→ AIM OF THE TASK: From the Mplus forum thread, copy everything from "I guess the" down to "the 2 groups.".

→ EXERCISE TEXT:
/---

I guess the above answers your second question as well. You can do 2-group analysis for categorical items. In the ML estimation framework you would do that using Type = mixture and the Knownclass option to capture the 2 groups.
 Ellen D'Haenens posted on Tuesday, April 25, 2006 - 5:14 am
Dear Dr. Muthen,

Using STREAMS with Mplus, I performed a twolevel analysis. To be able to use the start values, I performed at first a regular confirmatory factor analysis on the total covariance matrix. This leaded to a model with six latent variables and covariances among the most of them. The model fit of this model equals the following: RMSEA= .061 and X squared/df = 2.18. Although the RMSEA indicates some possibilities to adjust the model, the X squared/df shows a good model fit. Since further adjustments would lead to difficulties in interpretation, I decided to use this model to begin with at the within level of the twolevel analysis. At first I presupposed no between structure by allowing the manifest variables at the between level to covary freely.
However, running this twolevel analysis, I encountered several problems.
-Sometimes I received the remark: 'Estimated between covariance matrix is not positive definite as it should be. Computation could not be completed. Model estimation did not terminated normally. Change model and/or starting values.' I tried some small changes, like covariances among all latent variables, but that did not help.

\---

Stored records:
/---

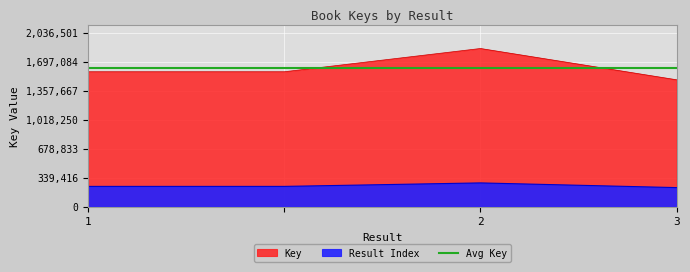

Rank the categories by value from highest to lowest.

2, 1, , 3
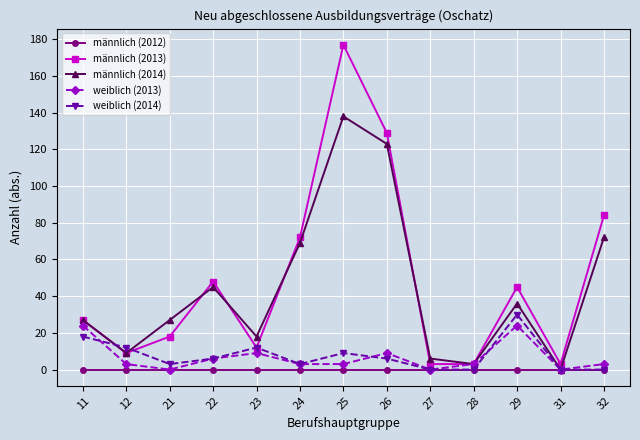

At how many categories does at least one series exceed 15?

9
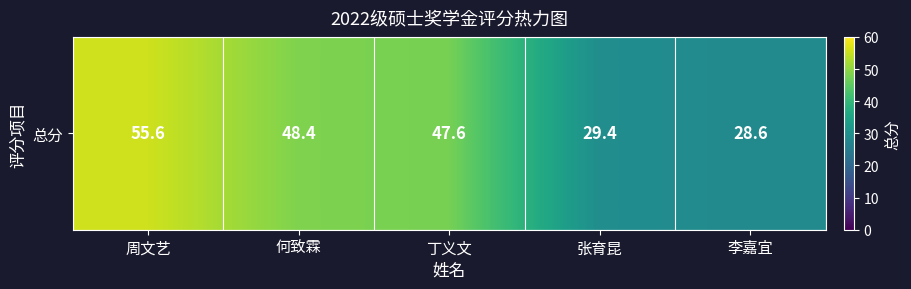

Where does the data first go above 47?

周文艺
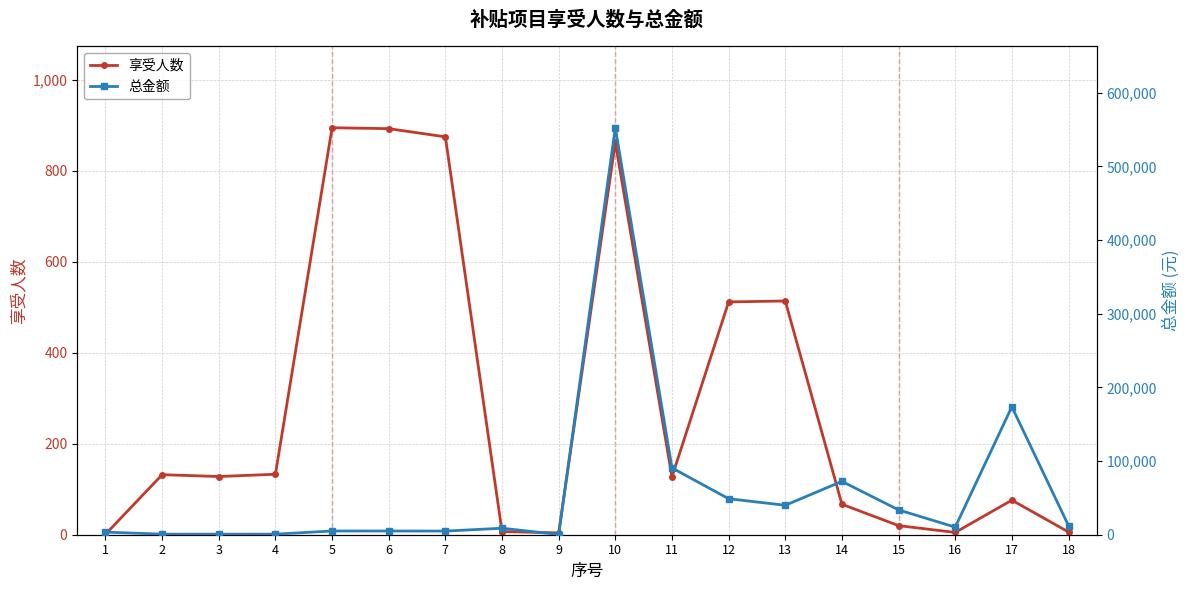

What is the difference between the highest and lowest values at 9?

296.0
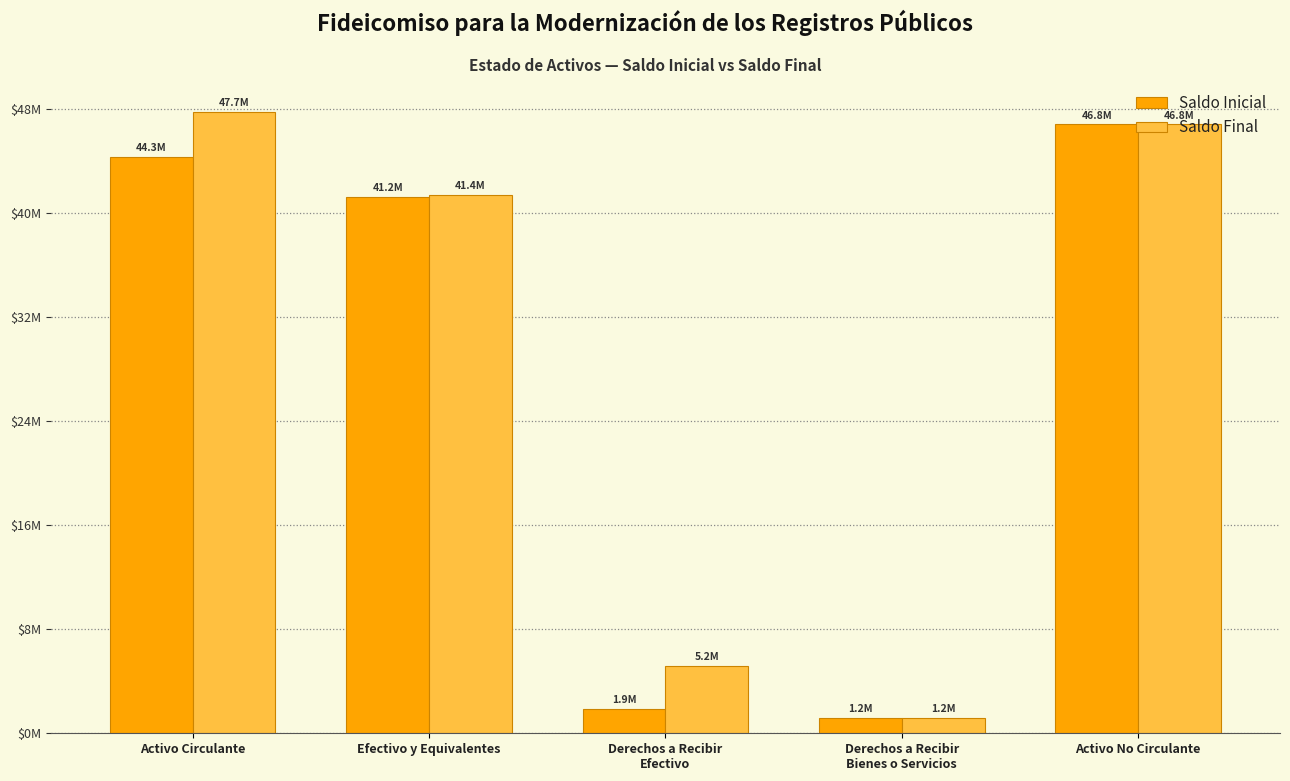

Are the bars horizontal?

No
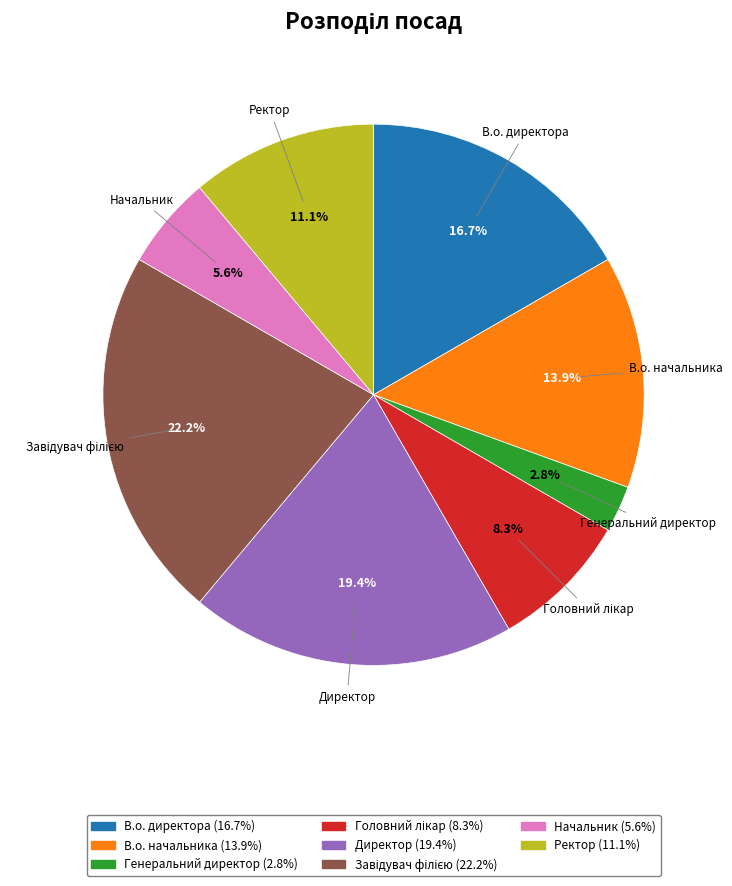

Is there a majority slice in this chart?

No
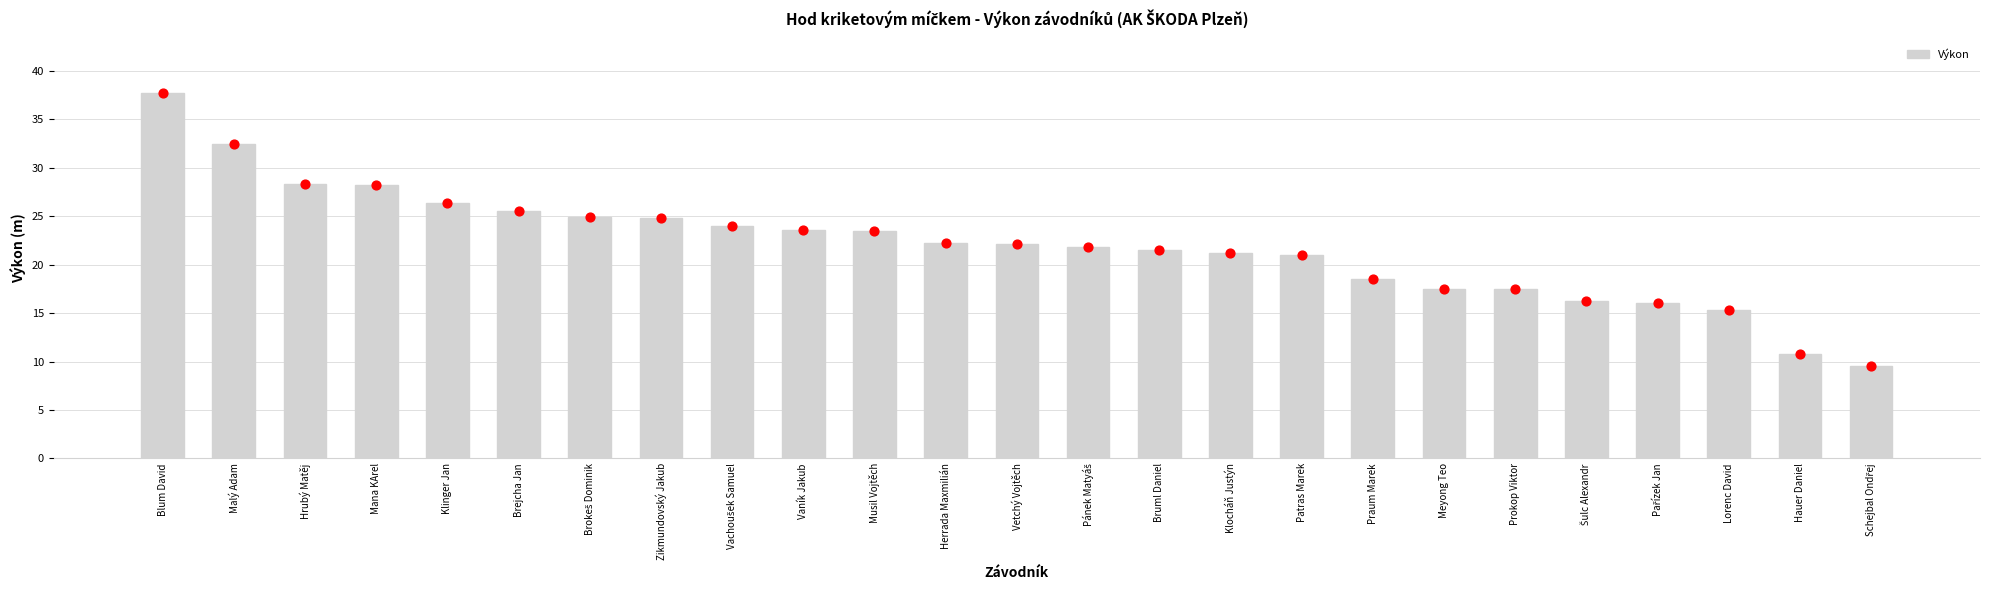

What is the ratio of the value at Zikmundovský Jakub to the value at Šulc Alexandr?

1.5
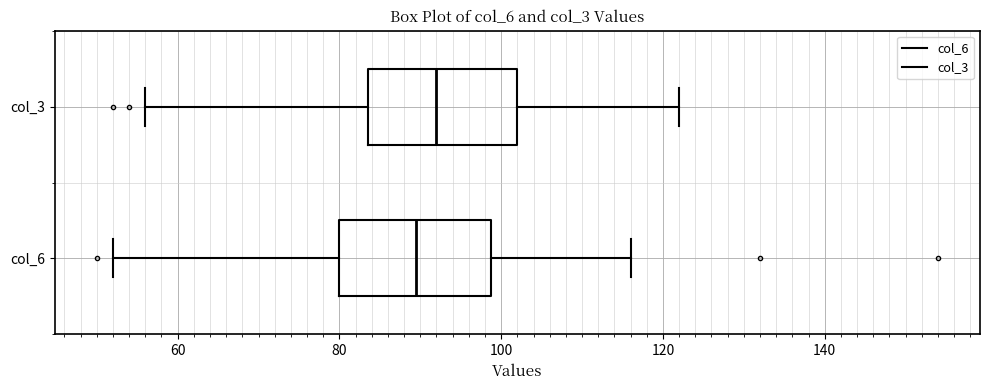

Where does the left whisker of the box for col_3 end on the x-axis? The values are not printed on the chart, so give them approximately, as read against the axis.

56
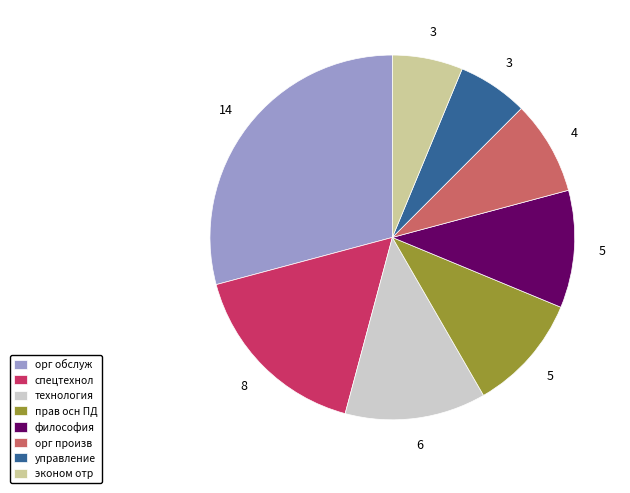

Is технология the majority of the pie?

No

\---

→ RESPONSE TO THE TASK:
I guess the above answers your second question as well. You can do 2-group analysis for categorical items. In the ML estimation framework you would do that using Type = mixture and the Knownclass option to capture the 2 groups.